No matter how unprecedented an incident, hearing about it makes it feel as if it's likely happen again, 'certainly in the immediate aftermath,' Saltz said. 'It's important to remember it's bizarrely rare.'
The deadly flooding occurred after drought conditions and a massive amount of rain — another example of extreme weather events that are becoming more frequent amid rising global temperatures.
'It adds this element of helplessness — the same kind of helplessness, for example, that many people feel about guns and school shootings,' Saltz said. 'And so that feeling of being stuck adds to that distressing, helpless feeling, not being in control.'
Bob Ditter, a clinical social worker for the American Camp Association, said stories from Camp Mystic alumni reflect a place that has been around for nearly 100 years and where people feel safe and a strong sense of belonging.
'The reason that this has resonated with so many people is the specter of having our safe, happy space swept away from us is just unimaginable,' he said.

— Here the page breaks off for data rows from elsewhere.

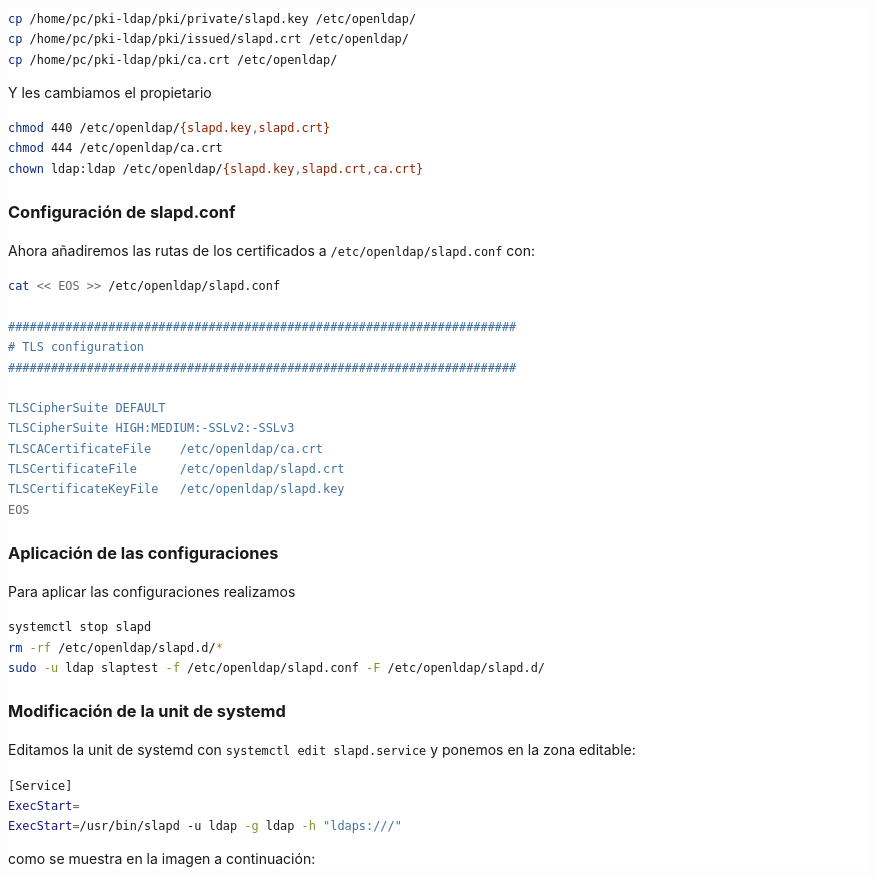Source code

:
 ```bash
cp /home/pc/pki-ldap/pki/private/slapd.key /etc/openldap/
cp /home/pc/pki-ldap/pki/issued/slapd.crt /etc/openldap/
cp /home/pc/pki-ldap/pki/ca.crt /etc/openldap/
```

Y les cambiamos el propietario
```bash
chmod 440 /etc/openldap/{slapd.key,slapd.crt}
chmod 444 /etc/openldap/ca.crt
chown ldap:ldap /etc/openldap/{slapd.key,slapd.crt,ca.crt}
```

### Configuración de slapd.conf
Ahora añadiremos las rutas de los certificados a `/etc/openldap/slapd.conf` con:
```bash
cat << EOS >> /etc/openldap/slapd.conf

#######################################################################
# TLS configuration 
#######################################################################

TLSCipherSuite DEFAULT
TLSCipherSuite HIGH:MEDIUM:-SSLv2:-SSLv3
TLSCACertificateFile    /etc/openldap/ca.crt
TLSCertificateFile      /etc/openldap/slapd.crt
TLSCertificateKeyFile   /etc/openldap/slapd.key
EOS
```

### Aplicación de las configuraciones
Para aplicar las configuraciones realizamos
```bash
systemctl stop slapd
rm -rf /etc/openldap/slapd.d/*
sudo -u ldap slaptest -f /etc/openldap/slapd.conf -F /etc/openldap/slapd.d/
```

### Modificación de la unit de systemd
Editamos la unit de systemd con `systemctl edit slapd.service` y ponemos en la zona editable:
```bash
[Service]
ExecStart=
ExecStart=/usr/bin/slapd -u ldap -g ldap -h "ldaps:///"
```
como se muestra en la imagen a continuación:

Dr. Leslie Paris, an associate professor at the University of British Columbia who studies American childhood, said that camps have historically been treated as safe havens from crime and disease. They encourage tradition and nostalgia, too, drawing generations of parents 'eager to provide similar opportunities to their own children.'
Going to camp has never been perfectly safe. Deadly drownings, disease outbreaks, and lightning strikes have happened through the generations, but not so widely or frequently that they drove campers away.
'The scale of the tragedy at Camp Mystic is particularly significant,' Paris said. 'I think that we are collectively shocked because these are deaths so deeply out of order, so fundamentally wrong.'
Parents and caregivers should acknowledge their fears but resist the temptation to avoid anxiety or discomfort. They can do their due diligence about safety, including asking camps about their emergency plans and how they can communicate with their children.
But they'll have to accept that some degree of uncertainty will always exist. Parents acknowledging and tolerating that uncertainty is a model for their children, Saltz said.
'You're operating as a family. There are a million things in life that you cannot do if you can't tolerate any risk at all,' Saltz said. 'You can't cross the street, you can't fly to a vacation. Everything has some modicum [of uncertainty] so it is important in the world of resilience, experience, managing new tasks, to be able to tolerate that.'
For parents with anxious children, Saltz suggests leaving the news out of family discussions or letters to camp.
'There's no reason for a child in a camp in Vermont to be hearing about this camp in Texas,' she said. 'In pre-internet days when camps were around, they wouldn't have.'
Still, word will spread. And when it does, 'the most important thing to do is to point out how rare it is to tell them that they can absolutely talk with you about it,' Saltz said. 'They can ask you any questions. You may not know the answers, but you'll try to find out for them.'
Ditter from the American Camp Association said that parents should emphasize 'that there's a difference between something that has happened to somebody else that resonates with us, but that hasn't happened to us. It's our empathy that makes us frightened and makes us feel these things deeply. In fact, we even have a name for it. We call it empathic distress.'
Saltz emphasizes that neither parents nor children should immerse themselves in the news.
'I would advise parents who have learned about the story not to keep watching the news story over and over again,' she said. 'There's no benefit, but there is repeated triggering.'
Even if it feels uncomfortable, children with mild anxiety disorder, mood issues or separation anxiety still benefit from taking risks and developing away from the normal routines of home.
But sleepaway camp may not be for everyone, including children with a panic or mood disorder, phobia, or who have experienced a recent tragedy or trauma.
'If you send them somewhere where they can't get any treatment, you may be doing them a disservice,' Saltz said.